Minimally Invasive Spine Surgery
Over the last 20 years in practice, Dr. Ball has performed many minimally invasive spine surgery procedures and has extensive experience teaching other spine surgeons minimally invasive surgical techniques for both the cervical and lumbar spine.
Minimally invasive surgery allows Dr. Ball to use specific surgical techniques that limit the size and number of incisions that need to be made during a surgical procedure. As a result, he can perform surgery without cutting into a lot of skin and muscle, as is done with open spine surgery.
Surgeons who perform minimally invasive surgery, like Dr. Ball, have very specialized training in addition to the traditional open surgery training obtained by spine surgeons. These surgeries involve specialized instruments and skill to perform the operation through small incision sites.
Minimally Invasive Spine Surgery FAQs
Minimally invasive surgery allows Dr. Ball to use specific surgical techniques that limit the size and number of incisions that need to be made during a surgical procedure. As a result, he can perform surgery without cutting into a lot of skin and muscle, as is done with open spine surgery. Less trauma to the muscles results in less pain, less blood loss, and quicker recovery times.
Minimally invasive surgical approaches can be faster, safer, and require less recovery time. Other potential benefits include
- Better cosmetic results from smaller skin incisions
- Less blood loss from surgery.
- Reduced risk of muscle damage due to reduced trauma to the muscles and soft tissues.
- Reduced risk of infection and postoperative pain.
- Faster recovery from surgery and less rehabilitation required.
- Diminished reliance on pain medications after surgery.
Depending on the baseline health of the patient, many minimally invasive spine surgeries can be done on an outpatient basis.
Spine surgery has evolved quite a bit over the last 10 years. We now have tools that allow us to offer minimally invasive spine procedures to our patients that we may not have had 10 years ago. Because the spinal nerves, vertebrae, and disc are located deep inside the body, any approach to gain access to the spinal area requires moving the muscle tissue out of the way. Generally, this is facilitated by utilizing a small incision(s), specialized retractors, and guiding instruments and/or microscopic video cameras through these incisions.
These tools include the operating microscope which basically provides us superior illumination and magnification of the tissues, which allows us to focus on the area of interest and perhaps minimize the size of the incision. The other tools that we have include advanced image guidance systems which allow us to have better imaging in the operating room which lets us guide the surgery to the area of interest and provide patients with excellent results. Robotic spine surgery also helps with accuracy and speed of placing screws in fusion operations.
There are several spine conditions that can be treated with minimally invasive spine surgery including:
- Degenerative Disc Disease
- Herniated Disc
- Lumbar Spinal Stenosis
- Spinal Deformities (e.g., Scoliosis)
- Spinal Infections
- Spinal instability Including Spondylolisthesis
- Vertebral Compression Fractures
- Spinal Tumors
An XLIF, a Lateral Lumbar Interbody Fusion procedure, is performed minimally invasively to treat leg or back pain caused by degenerative disc disease. The procedure can also be performed on an outpatient basis. Click on the video to learn more.
A minimally invasive lumbar microdecompression procedure is done to remove overgrown vertebral bone and soft tissue to relieve the compression of nerve roots in the lumbar spine.
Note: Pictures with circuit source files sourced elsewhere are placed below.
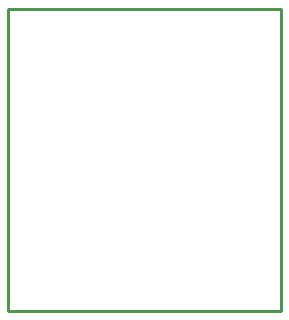
<source format=gko>
G04 Layer: BoardOutlineLayer*
G04 EasyEDA Pro v2.2.40.8, 2025-10-31 20:06:03*
G04 Gerber Generator version 0.3*
G04 Scale: 100 percent, Rotated: No, Reflected: No*
G04 Dimensions in millimeters*
G04 Leading zeros omitted, absolute positions, 4 integers and 5 decimals*
G04 Generated by one-click*
%FSLAX45Y45*%
%MOMM*%
%ADD10C,0.254*%
%ADD11C,0.0503*%
G75*


G04 Rect Start*
G54D10*
G01X-118772Y2679040D02*
G01X-118772Y119538D01*
G01X-2425046Y119538D01*
G01X-2425046Y2679040D01*
G01X-118772Y2679040D01*
G04 Rect End*

M02*


</source>
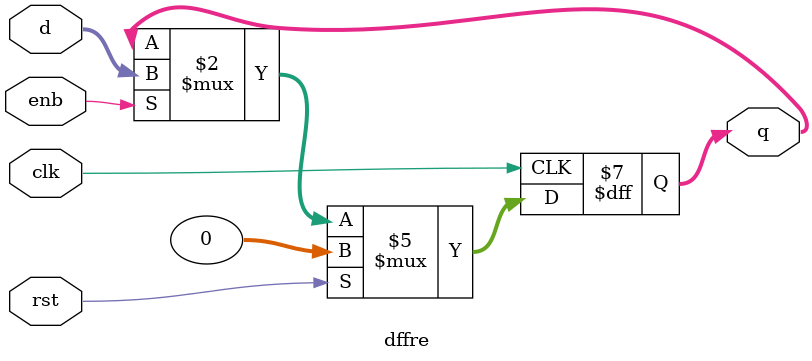
<source format=sv>
`timescale 1ns / 1ps

module dffre #(parameter W=32) (input logic clk, rst, enb,
             input logic [W-1:0] d,
             output logic [W-1:0] q);

    always_ff @(posedge clk)
        if (rst) q <= '0;
        else if (enb) q <= d;

endmodule: dffre

</source>
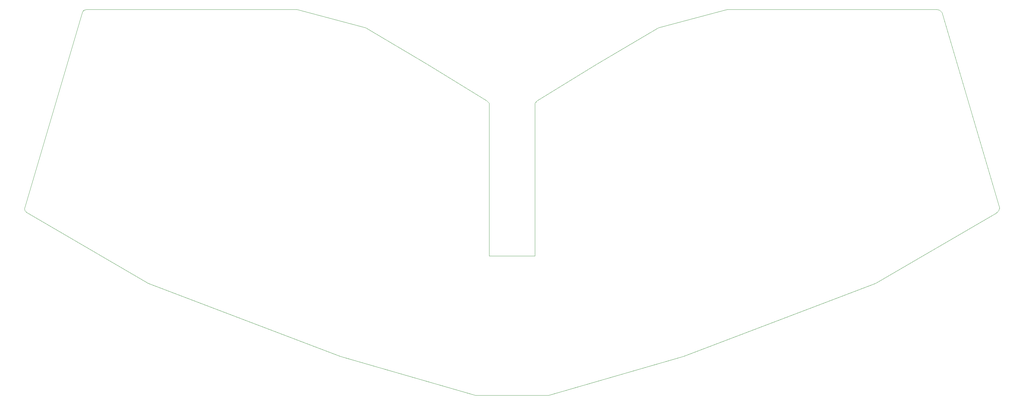
<source format=gbr>
G04 #@! TF.GenerationSoftware,KiCad,Pcbnew,(5.1.5)-3*
G04 #@! TF.CreationDate,2020-09-15T02:52:42+03:00*
G04 #@! TF.ProjectId,eiri,65697269-2e6b-4696-9361-645f70636258,rev?*
G04 #@! TF.SameCoordinates,Original*
G04 #@! TF.FileFunction,Profile,NP*
%FSLAX46Y46*%
G04 Gerber Fmt 4.6, Leading zero omitted, Abs format (unit mm)*
G04 Created by KiCad (PCBNEW (5.1.5)-3) date 2020-09-15 02:52:42*
%MOMM*%
%LPD*%
G04 APERTURE LIST*
%ADD10C,0.050000*%
G04 APERTURE END LIST*
D10*
X11430000Y-98425000D02*
G75*
G02X10727961Y-97289077I567961J1135923D01*
G01*
X281454902Y-97155000D02*
G75*
G02X280669999Y-98424999I-1419902J0D01*
G01*
X45085000Y-118110000D02*
X11430000Y-98425000D01*
X247015000Y-118110000D02*
X280670000Y-98425000D01*
X193675000Y-138430000D02*
X247015000Y-118110000D01*
X98425000Y-138430000D02*
X45085000Y-118110000D01*
X135890000Y-149225000D02*
X98425000Y-138430000D01*
X156210000Y-149225000D02*
X193675000Y-138430000D01*
X135890000Y-149225000D02*
X156210000Y-149225000D01*
X264160000Y-41910000D02*
G75*
G02X265430000Y-42694903I0J-1419903D01*
G01*
X26804077Y-42612039D02*
G75*
G02X27940000Y-41910000I1135923J-567961D01*
G01*
X26804077Y-42612039D02*
X10727961Y-97289077D01*
X265430000Y-42694903D02*
X281454902Y-97155000D01*
X152400000Y-110490000D02*
X152400000Y-80010000D01*
X139700000Y-110490000D02*
X152400000Y-110490000D01*
X139700000Y-80010000D02*
X139700000Y-110490000D01*
X152400000Y-67945000D02*
X153035000Y-67310000D01*
X152400000Y-80010000D02*
X152400000Y-67945000D01*
X139700000Y-67945000D02*
X139065000Y-67310000D01*
X139700000Y-80010000D02*
X139700000Y-67945000D01*
X122555000Y-57150000D02*
X139065000Y-67310000D01*
X105410000Y-46990000D02*
X122555000Y-57150000D01*
X169545000Y-57150000D02*
X153035000Y-67310000D01*
X186690000Y-46990000D02*
X169545000Y-57150000D01*
X205740000Y-41910000D02*
X186690000Y-46990000D01*
X86360000Y-41910000D02*
X105410000Y-46990000D01*
X27940000Y-41910000D02*
X86360000Y-41910000D01*
X264160000Y-41910000D02*
X205740000Y-41910000D01*
M02*

</source>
It is performed through a small incision on the back. Click on the video to learn more.
Typically, patients who undergo minimally invasive spine surgery can return to normal activities within a few weeks. Oftentimes, patients can begin their physical therapy and recovery program sooner than patients who have had open spine surgery, because their pain is less severe. Patients who have conventional (open) spine surgery, typically, have a 2-3 month recovery period.